The football pitches sat empty and silent under the cold glare of floodlights, barricaded off on all sides. Nearby, hundreds of police patrolled the grounds, stopping and searching passersby and sealing off entrances to the park.
For the second year in a row, the sea of candlelight that used to illuminate Hong Kong’s Victoria Park every June 4 was extinguished, as authorities sought to snuff out all public commemorations of the 1989 Tiananmen Square massacre from the city – the last place on Chinese controlled soil where they were held.
But the heavy police presence on Saturday failed to deter some Hongkongers from approaching the park and conducting their own acts of commemoration in defiance – by holding up electronic candles and phone flashlights or quietly singing songs of remembrance.
“It’s heartbreaking to see (Victoria Park) like this,” said a woman surnamed Lau who came to the park with a bouquet of white and red roses and electric candles.
“Hong Kong has sunk far and fast into a police state,” said Lau, a longtime volunteer for the Tiananmen Mothers Campaign, a group supporting the families of the victims.

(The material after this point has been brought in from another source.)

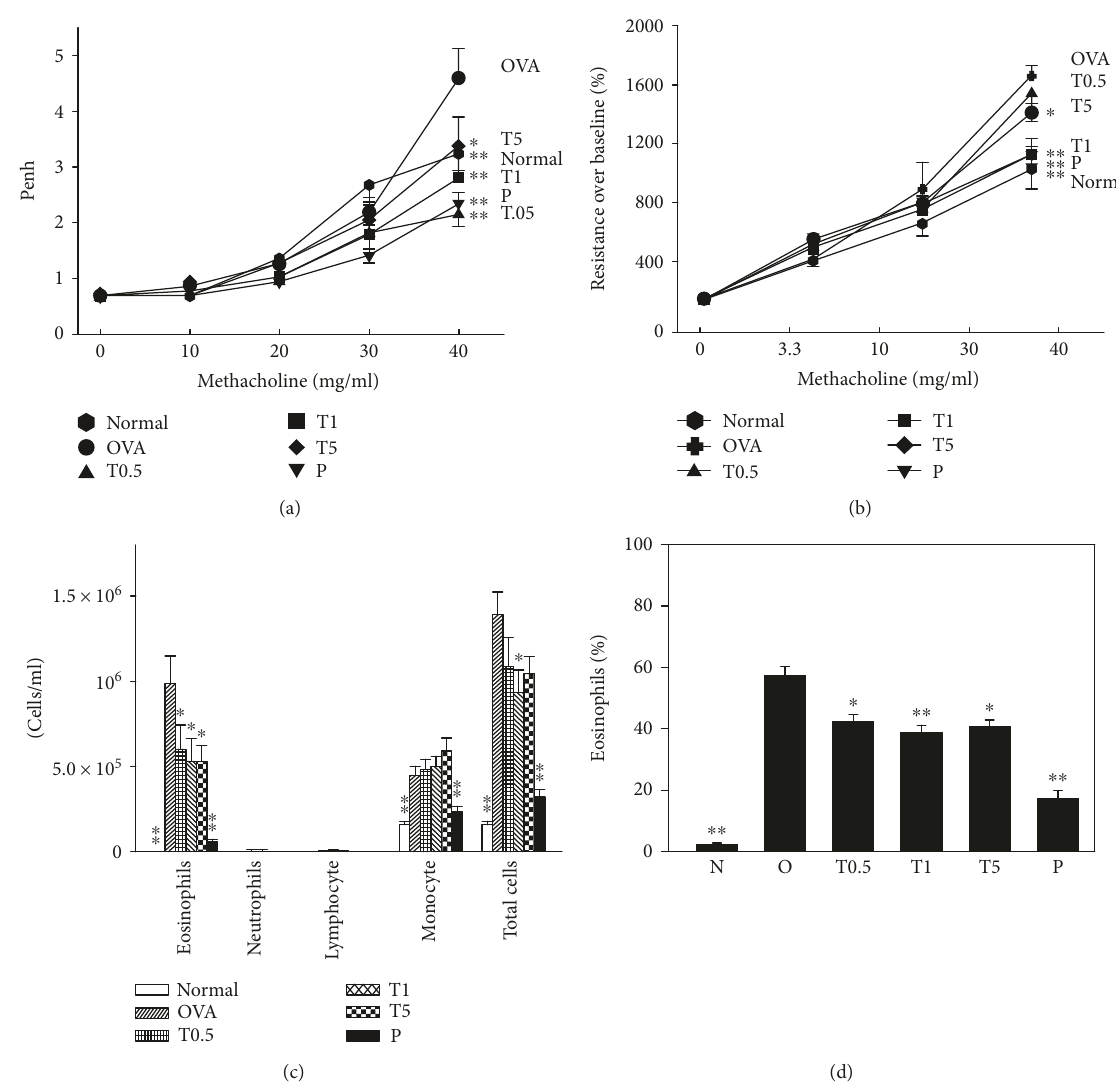
Figure 1: Tomatidine reduces airway hyperresponsiveness (AHR) in asthmatic mice. (a) Mice inhaled increasing doses of methacholine, and AHR was assessed and shown as Penh values. n = 12 mice/group in three independent experiments. (b) AHR was measured as a percentage from the baseline level of lung resistance. E ff ect of tomatidine on cell counts in bronchoalveolar lavage fl uid (BALF) from asthmatic mice. (c) In fl ammatory cells and total cells were counted in BALF. (d) Eosinophil percentages were measured in BALF. All data are presented as means ± SEM. ∗ P < 0 05 , ∗∗ P < 0 01 compared to the OVA control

For three decades, Hong Kong had mourned the victims of China’s bloody military crackdown on pro-democracy protesters with a candlelight vigil on the night of June 4 that would be attended by tens of thousands of people vowing never to forget.
But since 2020, the Hong Kong government has banned the event citing risks from the coronavirus – though many Hongkongers believe that is just an excuse to clamp down on shows of public dissent following pro-democracy protests that swept the city in 2019.
On Friday, a government statement said large parts of Victoria Park would be closed from Friday night until the early hours of Sunday to “prevent any unauthorized assemblies which affect public safety and public order, and to prevent the risk of virus transmission due to such gatherings.”
It came a day after police warned that residents risk committing the crime of “unlawful assembly” if they showed up in the park – even if alone.
Throughout Saturday, large numbers of police patrolled the park and the neighboring Causeway Bay shopping district.